Today, no one argues with the fact that the surrounding reality is changing very quickly.. Change affects most areas of our lives.. And approaches to raising children are no exception, according to the online publication for girls and women from 14 to 35 years old Pannochka. net Many parents of preschoolers worry about discipline and rules. On the one hand, I want to give the child freedom, but on the other hand, adults understand that total freedom does not always lead to good results..
Indeed, the child needs certain norms and outlines of the boundaries of what is permitted.. It may not be surprising, but it gives the baby a sense of security, security and stability.. After all, when it is known what is possible and what is not, where it is safe, and where it is better not to climb, a feeling of constancy, control of the situation and calmness is formed..
Frames are set to the child by adults. He does not set them himself, although he constantly checks for strength J • In the life of a child, there must be restrictions. It is necessary that the word \! " The main prohibitions relate to what can harm the life and health of the child.. It is best to explain the ban in a concise and accessible way.. (Stop! Hot. You can get burned. / No. We do not pull the cup. may spill).
•If it works out, we give the child the opportunity to get a safe experience: touch a hot kettle, a sharp fork, etc..
•In addition to categorical prohibitions, there are restrictions with conditions. in some situations it is impossible, but in other conditions it is possible. (On the site you stomp yourself. We go beyond only with mom. / We eat only in the kitchen. We do not go around the apartment with cookies. / Do not paint on furniture. Can on this big sheet of paper. ) Not immediately it will be clear to the child. On the part of parents, constancy and perseverance are important. In order for the rule to begin to be perceived by the child, you need to repeat it at least 30-40 times in different situations. This is due to the development of the baby's brain and the assimilation of new information..
• And most of all, the child, of course, should have freedom and permissions. that he can. All this can be compared with the “Traffic Light” rule: red prohibitions are something that is categorically forbidden always and by everyone, yellow ones are situational and with conditions, green ones are what is possible.
A very important condition for introducing restrictions into the life of a child is that these rules will be supported by all family members.. all those adults who are somehow involved in raising a baby should be united in the requirements for him. Both parents and grandparents and nannies should adhere to the general system. Otherwise, as soon as the baby understands that the older generation allows what parents do not allow (eat sweets in large quantities, watch cartoons before bed, etc.). ) - he will begin to look for convenient moments and use such situations to his advantage. And then the grown-ups say that the child “weaves ropes” and manipulates. But in fact, no matter how unpleasant it is to hear, the adults themselves introduce the child to the manipulations, from birth no one knows how to manipulate or do something out of spite. The child is only trying to satisfy his needs, and the behavior patterns are “showed” to him by others..
One of the options for interaction when setting rules can be the following algorithm. These are the actions of parents in situations where the child commits actions disapproved by adults or society or violates a rule / prohibition. This is not a punishment in the literal sense, but rather familiarizing the child with cause-and-effect relationships and demonstrating non-conflict communication..
When a child does something inappropriate (for example: in the sandbox he began to throw sand around the children. Before that, he sculpted Easter cakes, and then he decided to make a sand salute. He likes this activity and there is no understanding that it harms others) it is important for parents to stop him and tell him what exactly he is doing wrong. What exactly is his action we condemn. In the sandbox example: \! Can't throw sand. It gets in the eyes of other children and it is very unpleasant.”. If the child does something unpleasant in relation to the parent (beats him or bites), then he should also be stopped and reported on his feelings: “Stop! You can't beat me. It makes me very uncomfortable.”.

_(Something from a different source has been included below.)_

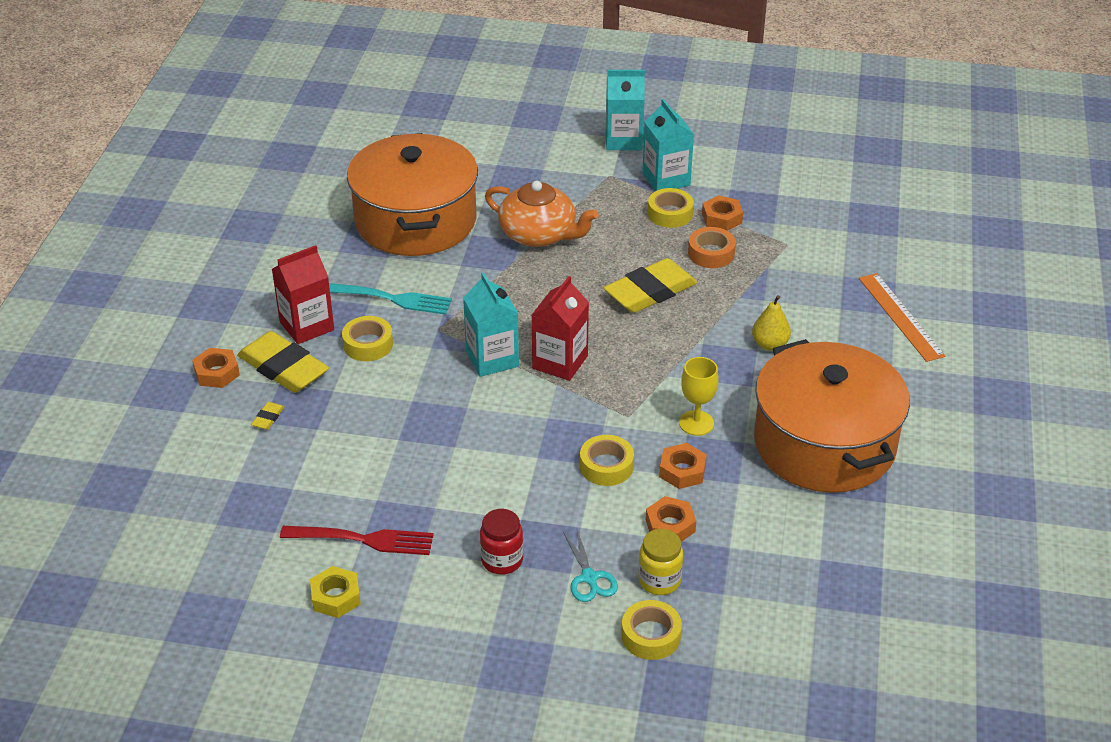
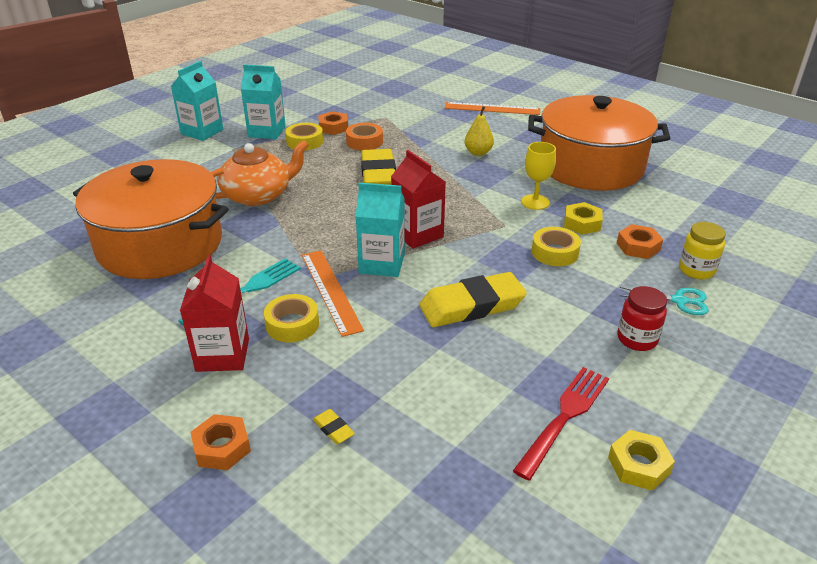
camera: 60 degrees left, 5 degrees down
yellow eraser [237,331,329,393] -> yellow eraser moved to [419,272,527,327]
yellow tape [621,600,682,660] -> none
orange nut [659,443,707,489] -> yellow nut [564,202,603,235]
none -> orange ruler [302,251,364,337]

The next step is to provide the child with an alternative in action.. Quite often, adults forbid, but do not give possible options, and it is still difficult for a child to do this due to lack of experience.. (You can’t throw sand around, you can load it into a typewriter, build a house, sculpt beads. / You can't beat me. Can be stroked.
And the final stage - an adult exposes the child to a " If you keep doing it, then it will be like this or like this. And here the most important thing is to talk about the consequences that the parent will definitely be able to realize.. (“If you throw sand around - our walk will end / you won’t go into the sandbox until the end of the walk. / If you beat me, I’ll take you off my knees, ”but don’t say that we’ll never go out again or that they won’t buy toys anymore, or stop loving him, give him to my aunt, etc.. In the first such situations, perhaps the child will get scared, and then he will understand that this is unrealistic, the parent is simply angry and his words have no weight. ) And if the child still continues his inappropriate actions, it is important for an adult to realize his plan even despite tears and persuasion.
Then in subsequent situations, the child will know that the parents are specific, constant and authoritative..
This approach does not imply physical punishment, teaches the child constructive interaction and analysis of his behavior, and does not negatively affect or evaluate his personality in any way..
These are ideas for a message for parents. About discipline, rules, restrictions and training for this.
SAZONOVA POLINA, Instructor in preparation for childbirth, ABC for Parents Center.